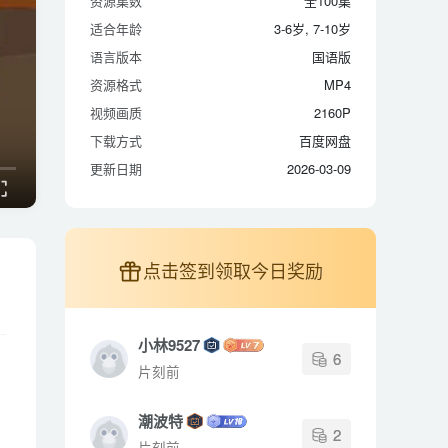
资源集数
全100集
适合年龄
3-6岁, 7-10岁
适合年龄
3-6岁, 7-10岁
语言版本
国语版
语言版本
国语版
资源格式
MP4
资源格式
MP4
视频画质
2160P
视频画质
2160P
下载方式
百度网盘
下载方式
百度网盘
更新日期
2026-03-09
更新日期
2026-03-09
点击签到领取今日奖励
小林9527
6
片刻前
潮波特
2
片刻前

::::

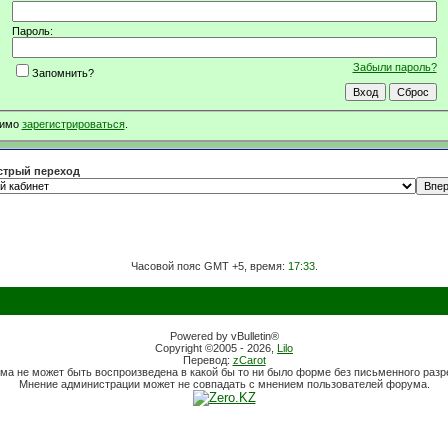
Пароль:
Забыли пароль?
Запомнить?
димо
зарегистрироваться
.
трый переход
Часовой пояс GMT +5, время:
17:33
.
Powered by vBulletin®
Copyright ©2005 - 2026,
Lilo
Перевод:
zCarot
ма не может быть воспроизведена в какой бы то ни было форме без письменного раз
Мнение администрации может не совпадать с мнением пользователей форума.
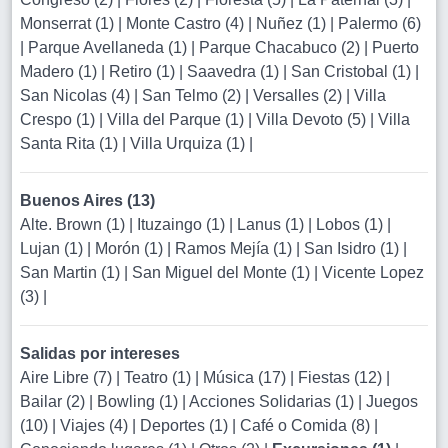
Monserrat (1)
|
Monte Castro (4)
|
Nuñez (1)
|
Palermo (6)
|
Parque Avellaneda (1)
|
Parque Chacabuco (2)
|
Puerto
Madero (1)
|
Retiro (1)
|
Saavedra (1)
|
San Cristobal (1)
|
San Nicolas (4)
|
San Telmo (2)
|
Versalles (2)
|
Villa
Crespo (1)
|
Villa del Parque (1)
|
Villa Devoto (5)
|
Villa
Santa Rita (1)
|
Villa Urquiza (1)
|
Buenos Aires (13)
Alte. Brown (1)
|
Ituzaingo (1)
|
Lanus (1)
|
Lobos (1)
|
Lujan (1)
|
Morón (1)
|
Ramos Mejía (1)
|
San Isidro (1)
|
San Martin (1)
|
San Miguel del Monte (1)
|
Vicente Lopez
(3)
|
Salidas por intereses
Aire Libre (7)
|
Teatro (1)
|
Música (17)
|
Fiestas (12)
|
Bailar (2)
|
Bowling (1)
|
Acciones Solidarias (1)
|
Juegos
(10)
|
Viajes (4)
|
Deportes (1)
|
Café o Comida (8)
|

::::

▸ Task instructions:
Locate each line in the entries above that contains the word "Monte", treating uppercase and lowercase letters as distinct, and copy every such line.

▸ Response to this task:
Monte Castro (4)
San Miguel del Monte (1)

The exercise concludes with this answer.